In a relief to both domestic and international airlines, the Bombay High Court on Monday allowed them to fill up middle seats, in compliance with the May 31 circular issued by the Civil Aviation, on the condition that passengers wear ‘wrap around’ gowns and that standard operating procedures (SOPs) issued by the Directorate General of Civil Aviation (DGCA) are followed.
A division bench of Justices S J Kathawalla and S P Tavade today passed the judgement, through video-conference, on a plea filed by Air India pilot Deven Kanani, who alleged that national carrier Air India had violated social distancing norms while evacuating Indians stranded abroad on special flights. The plea was submitted through advocate Abhilash Panickar.
On June 4, the bench had reserved the matter for final order. In its interim order, the court had directed all domestic and international airlines to comply with the DGCA rules till its final hearing.
In its 50-paged judgement today, the court observed, “We are of the prima facie view that the safety and health of the passengers onboard the aircraft qua Covid-19 virus is adequately taken care of even if the middle seat of the aircraft is not kept vacant on account of passenger load and seat capacity.”
It added, “However, the Respondent Air India and all other flight operators in the country shall during the air travel of passengers, strictly follow and implement the Order dated 31st May, 2020 as well as the applicable SOPs.”
On May 22, the high court had ‘prima facie’ observed that Air India was in violation of the guidelines and had sought a detailed explanation with the names of passengers who were allotted vacant seats and a list of their flights through which they landed in India. Aviation authorities later moved the Supreme Court against the high court order.
Following a May 25 order by the apex court, the DGCA on May 31 had asked carriers to try to keep the middle seats on flights vacant or provide “wrap-around gowns” to passengers who were allotted such seats.
On June 2, the high court had asked DGCA and Air India to provide data of Indians, who were not infected while they boarded special flights under the Vande Bharat Mission, but tested positive for Covid-19 after landing in India.
The central government had submitted that at least 227 of the 58,867 Indians (0.38 per cent), who boarded special flights to return home, tested positive for virus.
The Centre also said that since these cases were revealed during the institutional quarantine period, there was no proof to corroborate whether they had contracted the infection on the flight.
After perusing the details given by the authorities, the high court had sought clarification from an expert committee of the Civil Aviation Ministry to confirm whether the virus can be transmitted by touch.

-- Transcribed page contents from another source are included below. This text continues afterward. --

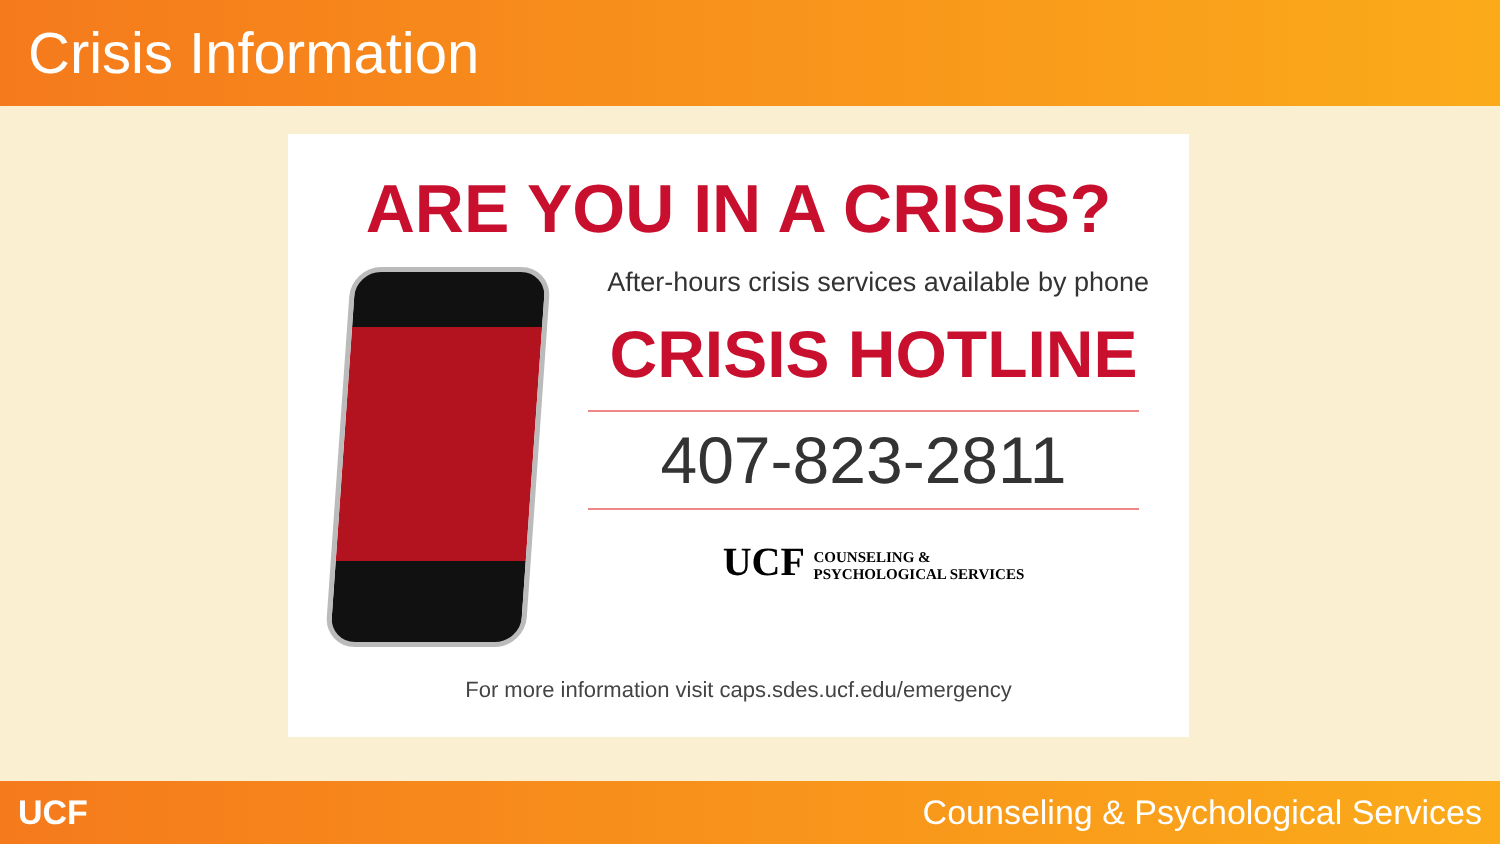Crisis Information
ARE YOU IN A CRISIS?
After-hours crisis services available by phone
CRISIS HOTLINE
407-823-2811
UCF COUNSELING &
PSYCHOLOGICAL SERVICES
For more information visit caps.sdes.ucf.edu/emergency
UCF Counseling & Psychological Services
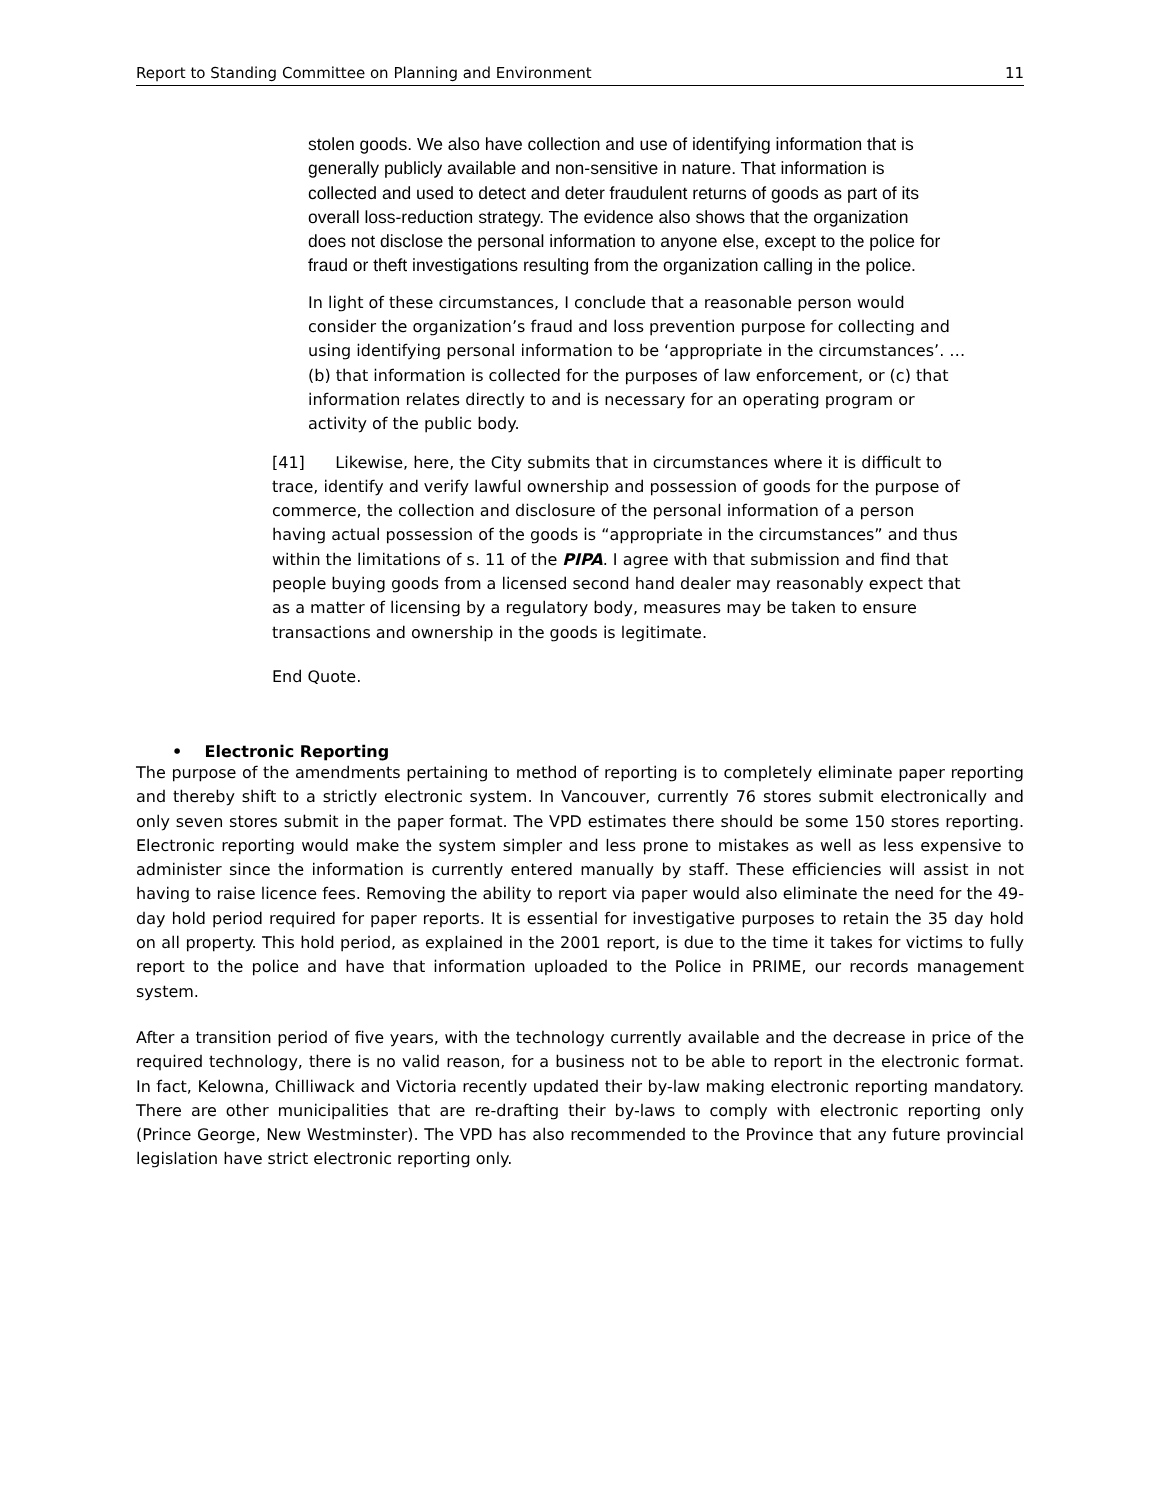Report to Standing Committee on Planning and Environment 11
stolen goods. We also have collection and use of identifying information that is generally publicly available and non-sensitive in nature. That information is collected and used to detect and deter fraudulent returns of goods as part of its overall loss-reduction strategy. The evidence also shows that the organization does not disclose the personal information to anyone else, except to the police for fraud or theft investigations resulting from the organization calling in the police.
In light of these circumstances, I conclude that a reasonable person would consider the organization’s fraud and loss prevention purpose for collecting and using identifying personal information to be ‘appropriate in the circumstances’. … (b) that information is collected for the purposes of law enforcement, or (c) that information relates directly to and is necessary for an operating program or activity of the public body.
[41] Likewise, here, the City submits that in circumstances where it is difficult to trace, identify and verify lawful ownership and possession of goods for the purpose of commerce, the collection and disclosure of the personal information of a person having actual possession of the goods is “appropriate in the circumstances” and thus within the limitations of s. 11 of the PIPA. I agree with that submission and find that people buying goods from a licensed second hand dealer may reasonably expect that as a matter of licensing by a regulatory body, measures may be taken to ensure transactions and ownership in the goods is legitimate.
End Quote.
• Electronic Reporting
The purpose of the amendments pertaining to method of reporting is to completely eliminate paper reporting and thereby shift to a strictly electronic system. In Vancouver, currently 76 stores submit electronically and only seven stores submit in the paper format. The VPD estimates there should be some 150 stores reporting. Electronic reporting would make the system simpler and less prone to mistakes as well as less expensive to administer since the information is currently entered manually by staff. These efficiencies will assist in not having to raise licence fees. Removing the ability to report via paper would also eliminate the need for the 49-day hold period required for paper reports. It is essential for investigative purposes to retain the 35 day hold on all property. This hold period, as explained in the 2001 report, is due to the time it takes for victims to fully report to the police and have that information uploaded to the Police in PRIME, our records management system.
After a transition period of five years, with the technology currently available and the decrease in price of the required technology, there is no valid reason, for a business not to be able to report in the electronic format. In fact, Kelowna, Chilliwack and Victoria recently updated their by-law making electronic reporting mandatory. There are other municipalities that are re-drafting their by-laws to comply with electronic reporting only (Prince George, New Westminster). The VPD has also recommended to the Province that any future provincial legislation have strict electronic reporting only.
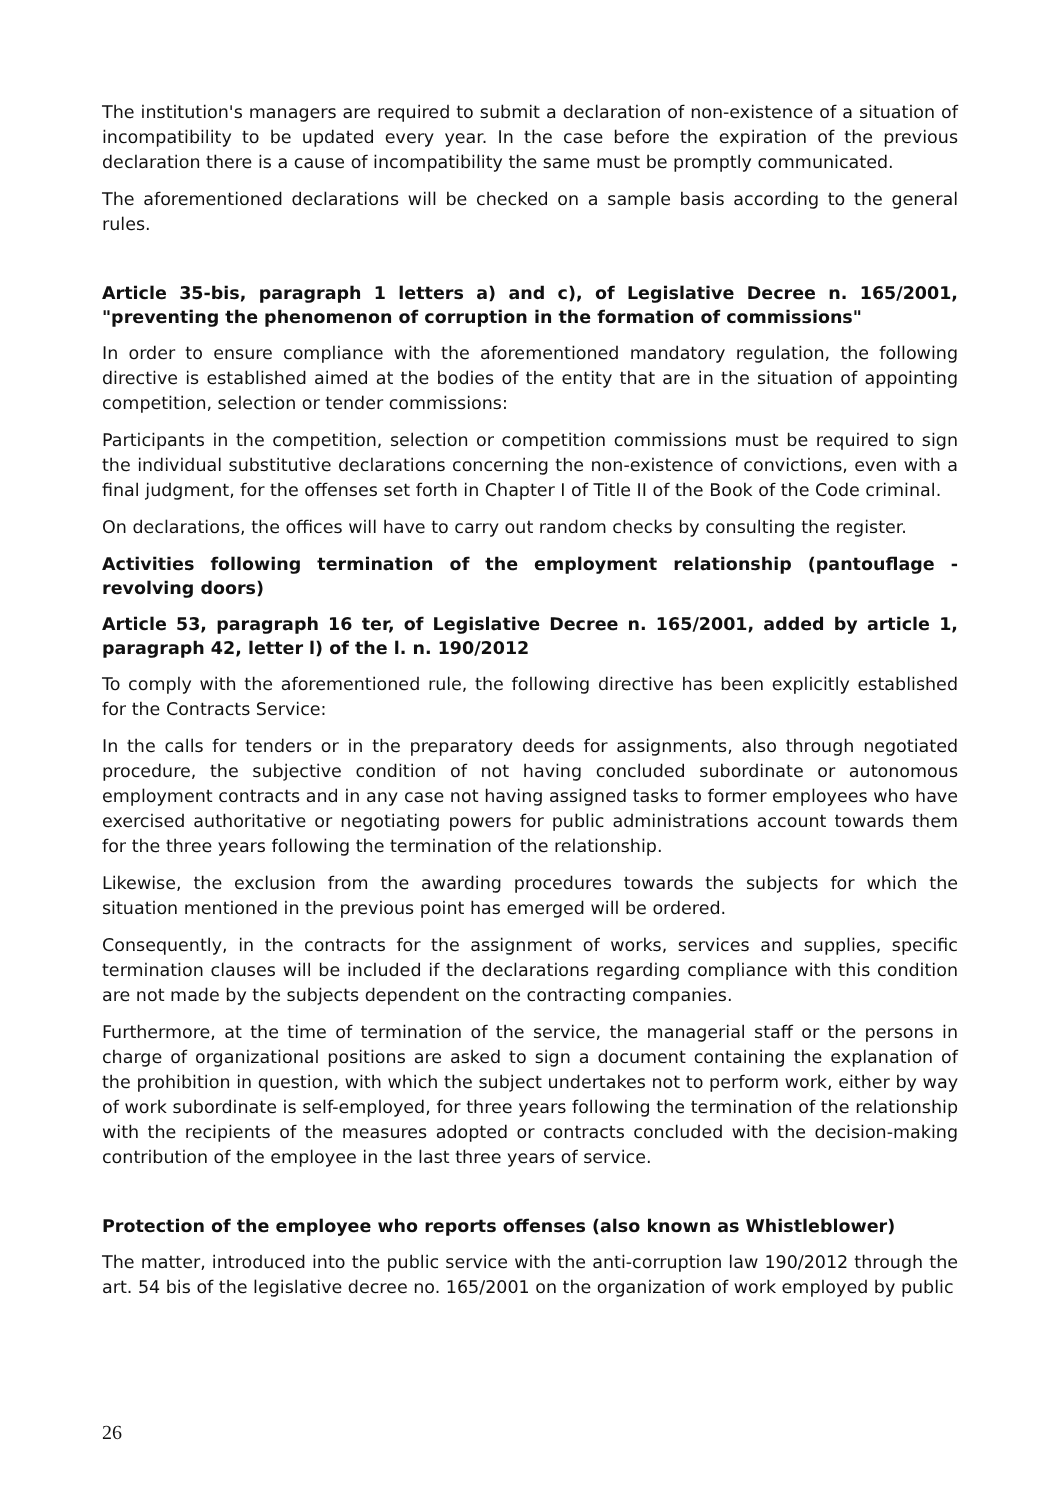The institution's managers are required to submit a declaration of non-existence of a situation of incompatibility to be updated every year. In the case before the expiration of the previous declaration there is a cause of incompatibility the same must be promptly communicated.
The aforementioned declarations will be checked on a sample basis according to the general rules.
Article 35-bis, paragraph 1 letters a) and c), of Legislative Decree n. 165/2001, "preventing the phenomenon of corruption in the formation of commissions"
In order to ensure compliance with the aforementioned mandatory regulation, the following directive is established aimed at the bodies of the entity that are in the situation of appointing competition, selection or tender commissions:
Participants in the competition, selection or competition commissions must be required to sign the individual substitutive declarations concerning the non-existence of convictions, even with a final judgment, for the offenses set forth in Chapter I of Title II of the Book of the Code criminal.
On declarations, the offices will have to carry out random checks by consulting the register.
Activities following termination of the employment relationship (pantouflage - revolving doors)
Article 53, paragraph 16 ter, of Legislative Decree n. 165/2001, added by article 1, paragraph 42, letter l) of the l. n. 190/2012
To comply with the aforementioned rule, the following directive has been explicitly established for the Contracts Service:
In the calls for tenders or in the preparatory deeds for assignments, also through negotiated procedure, the subjective condition of not having concluded subordinate or autonomous employment contracts and in any case not having assigned tasks to former employees who have exercised authoritative or negotiating powers for public administrations account towards them for the three years following the termination of the relationship.
Likewise, the exclusion from the awarding procedures towards the subjects for which the situation mentioned in the previous point has emerged will be ordered.
Consequently, in the contracts for the assignment of works, services and supplies, specific termination clauses will be included if the declarations regarding compliance with this condition are not made by the subjects dependent on the contracting companies.
Furthermore, at the time of termination of the service, the managerial staff or the persons in charge of organizational positions are asked to sign a document containing the explanation of the prohibition in question, with which the subject undertakes not to perform work, either by way of work subordinate is self-employed, for three years following the termination of the relationship with the recipients of the measures adopted or contracts concluded with the decision-making contribution of the employee in the last three years of service.
Protection of the employee who reports offenses (also known as Whistleblower)
The matter, introduced into the public service with the anti-corruption law 190/2012 through the art. 54 bis of the legislative decree no. 165/2001 on the organization of work employed by public
26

Solicitor General Tushar Mehta submitted a clarification note by the expert committee to the court which said that the transmission of Covid-19 through touch could happen only under certain circumstances if the protective gears are not worn and hands are not being disinfected.
“If an infected person merely touches a non-infected person, the virus will not be transmitted unless the transmission takes place through droplets carrying the virus sitting on clothes and ultimately these reaching the mouth, nose or eyes of the other person,” the expert panel had said.
It is necessary for both the infected and non-infected persons to wear a mask and protective face shield and put on a gown, the experts said.
Private carriers such as IndiGo, GoAir and SpiceJet had also filed intervention pleas in the case and supported the stand taken by Air India that the middle seats were being filled due to high demand by fliers and all precautionary measures laid down by the DGCA were being adhered to.
After hearing the submissions and perusing material on record, the court granted relief to the airlines, saying, “At this stage, we do not propose to pass any orders qua payment of costs. The costs shall be ordered at the hearing of the petition.”